I don’t have vertigo but I also can’t watch things in theatres very much because they’re loud and overwhelming and I find changes of camera angle to be disorienting. Changes of costume makes it hard to tell who the characters are. It doesn’t work for all kinds of films but for dialogue heavy films sometimes I just search for subtitles online, download the subtitle file and just read the film instead.
I really like low budget artsy films where the camera mostly stays put for the duration of a scene and people don’t change clothes very often and nobody looks airbrushed.
I like spoilers. I like to know in general terms, where I’m going to be taken so that I can relax and enjoy the ride. Spoilers are like the bit of cardboard they put in the front window of buses that tell you which city the bus is going to and which cities it will stop in. If I know what’s going to happen then I can pay attention to foreshadowing and watch how it develops and notice all the things I wouldn’t have noticed on my own.

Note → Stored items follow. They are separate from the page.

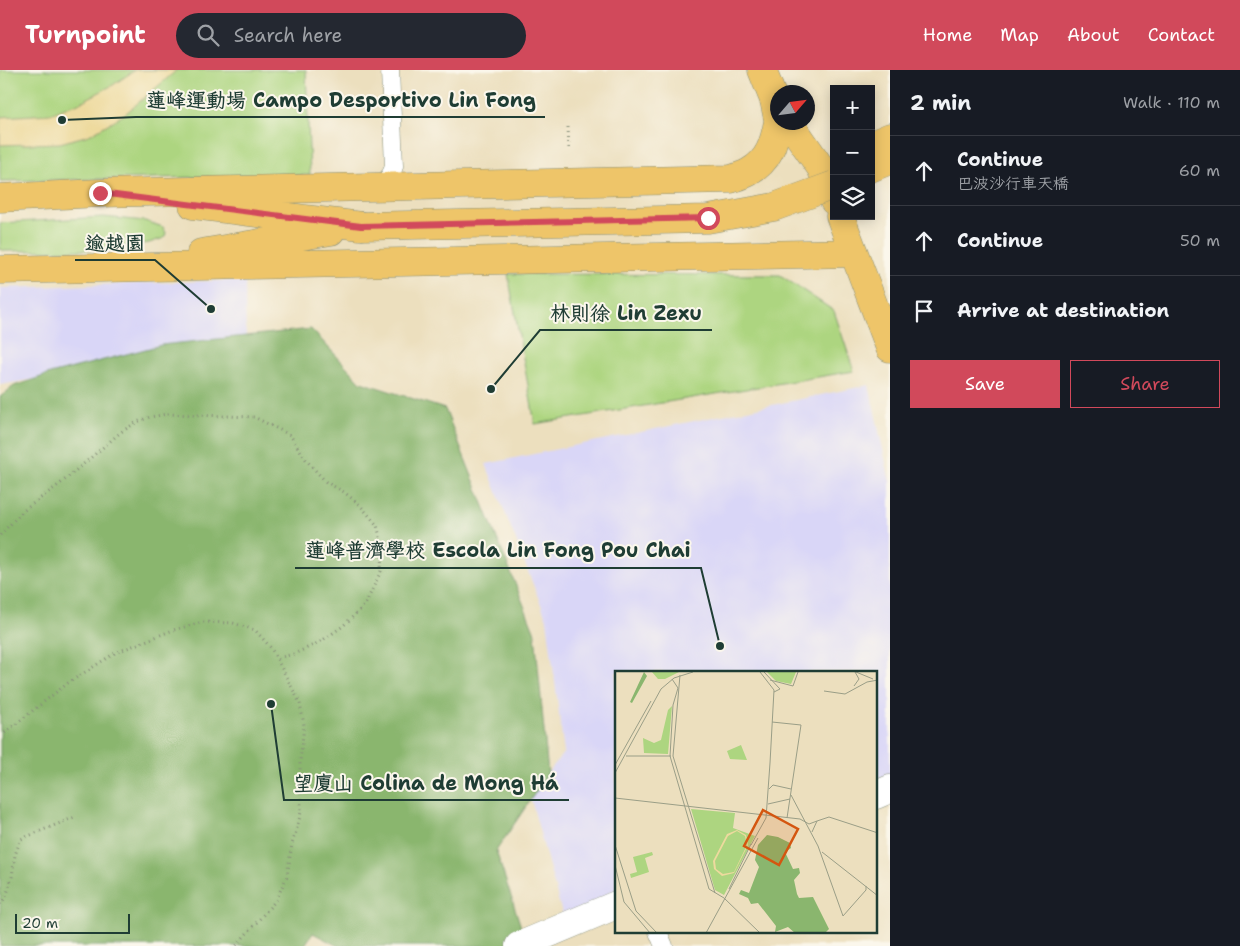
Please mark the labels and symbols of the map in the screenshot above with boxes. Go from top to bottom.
callout: 蓮峰運動場 Campo Desportivo Lin Fong [136,82,545,117]
north arrow [770,85,815,130]
text: 蓮峰運動場 Campo Desportivo Lin Fong [146,87,536,113]
route end [89,182,112,205]
route start [697,207,720,230]
callout: 逾越園 [75,225,155,260]
text: 逾越園 [85,230,145,256]
callout: 林則徐 Lin Zexu [540,295,712,330]
text: 林則徐 Lin Zexu [550,300,702,326]
callout: 蓮峰普濟學校 Escola Lin Fong Pou Chai [295,533,701,568]
text: 蓮峰普濟學校 Escola Lin Fong Pou Chai [305,537,691,563]
inset map [615,671,878,934]
callout: 望廈山 Colina de Mong Há [284,765,569,800]
text: 望廈山 Colina de Mong Há [293,770,559,796]
scale bar [15,911,130,934]

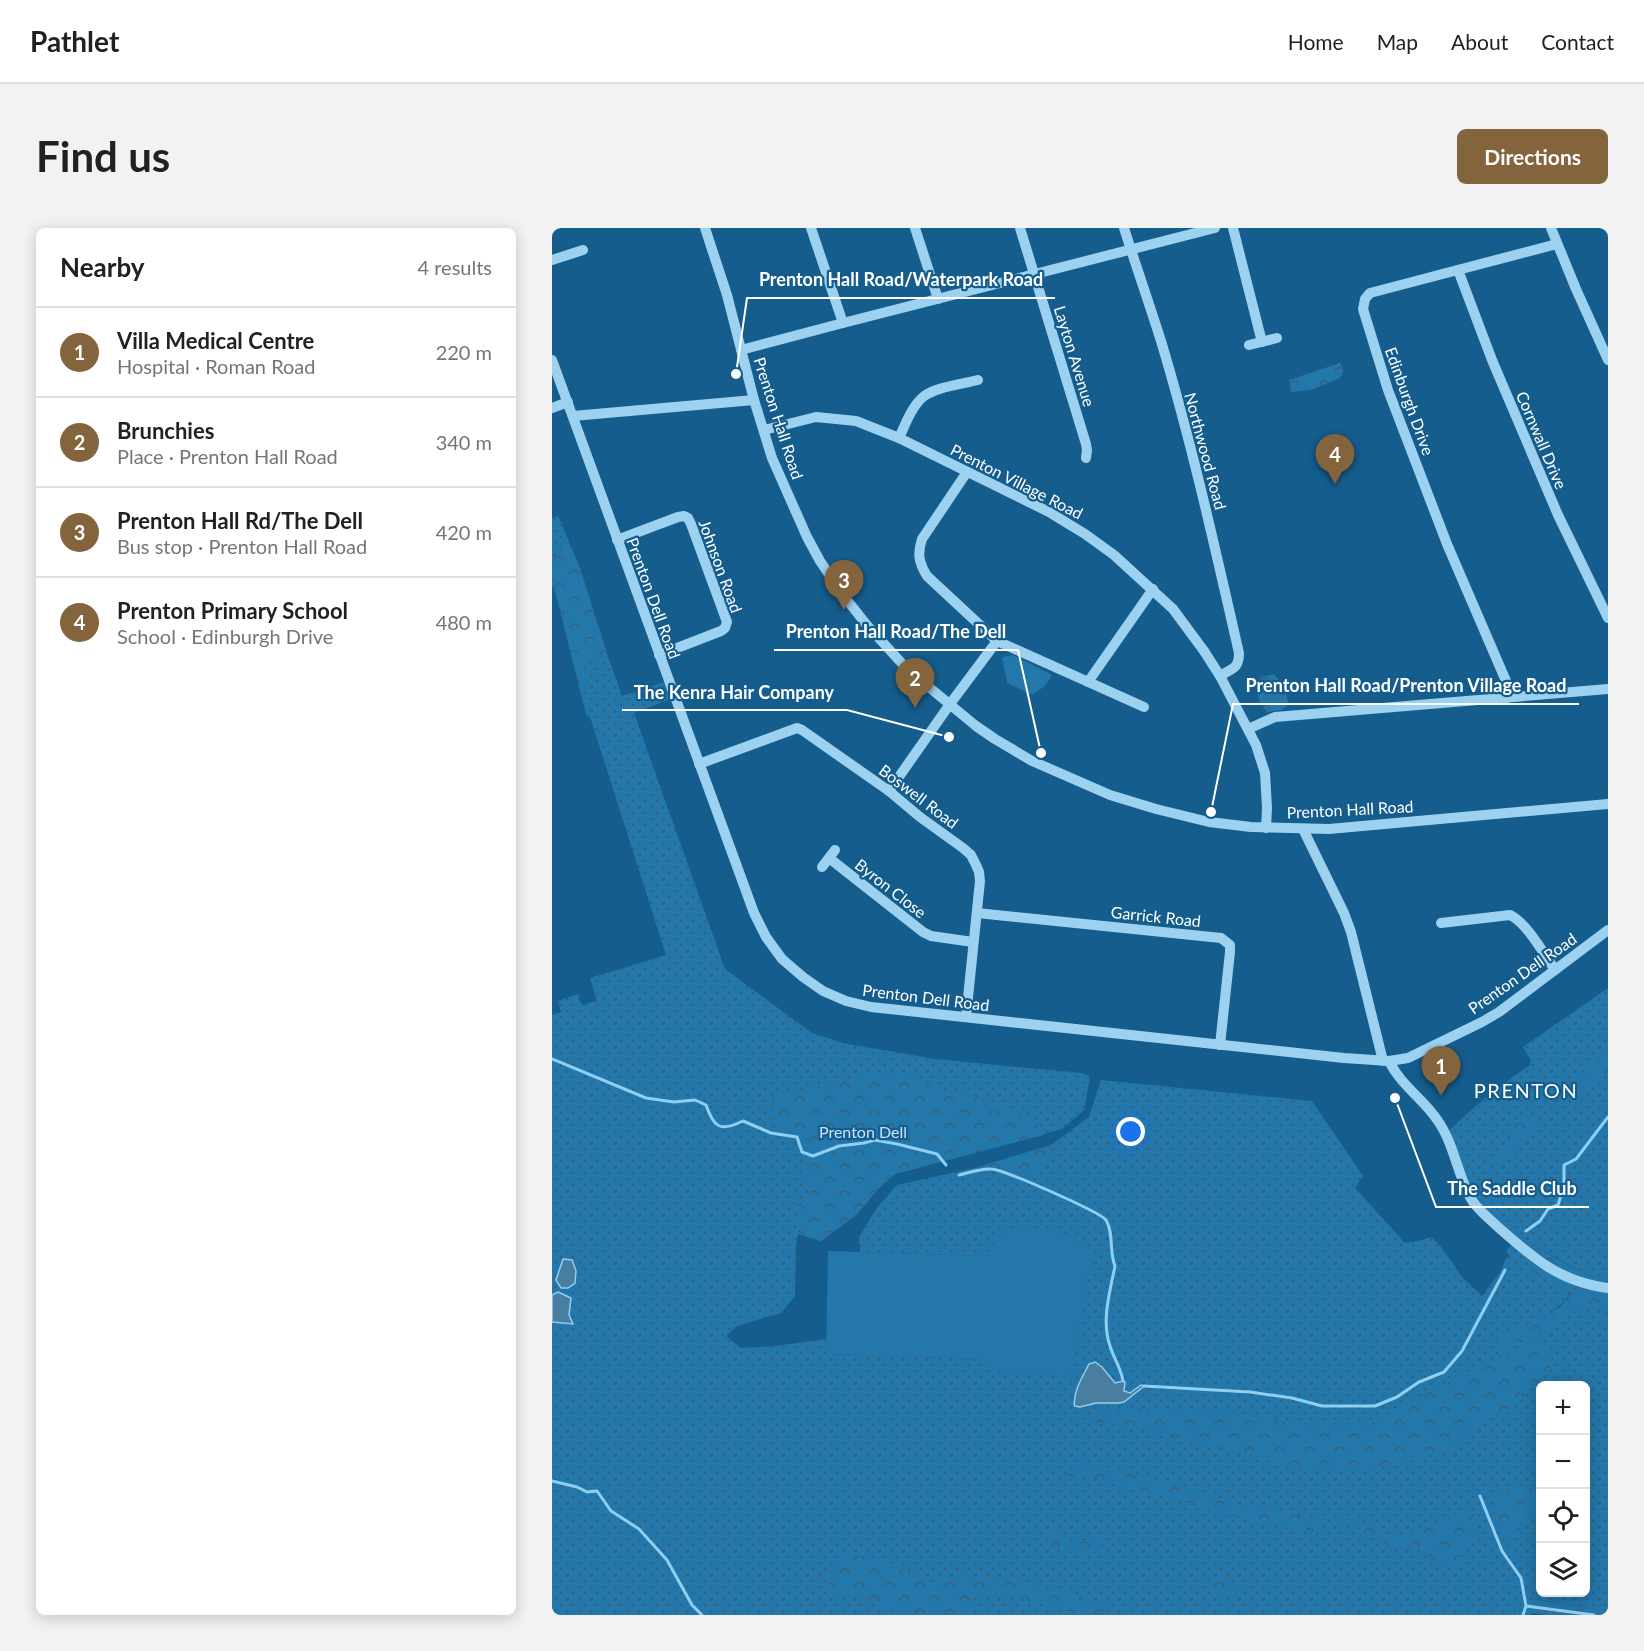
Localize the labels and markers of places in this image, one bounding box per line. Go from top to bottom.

I know that’s what rereading is for but I guess I just find it more pleasureable this way. I find suspense stressful and I tend to get bored of the feeling if it goes on too long. I can start to feel strung along if the suspense goes on too long. I stopped watching Prison Break was because every episode was “they almost got caught and then they didn’t.” and I felt like we’d never get to the bottom of what was going on because they wanted to make more seasons rather than tell a story.
Sometimes I don’t want to read/watch a thing at all; I just want to know what happens. I tried and failed to read Stranger in a Strange Land last year. I’d read it and liked it as a teenager but I also didn’t really understand much of what happened after he got to earth. I wanted to see if I could make sense of it as an adult. But, as an adult, I found I really couldn’t get past the constant sexism. Reading it felt like such a chore that I stopped. I don’t actually want to read it; I want to have read it. Maybe I will just read the spoilers or find someone who did a deconstruction of it and read that instead.
I know I’m in the minority with my taste in spoilers so I know not to spoil things for other people though.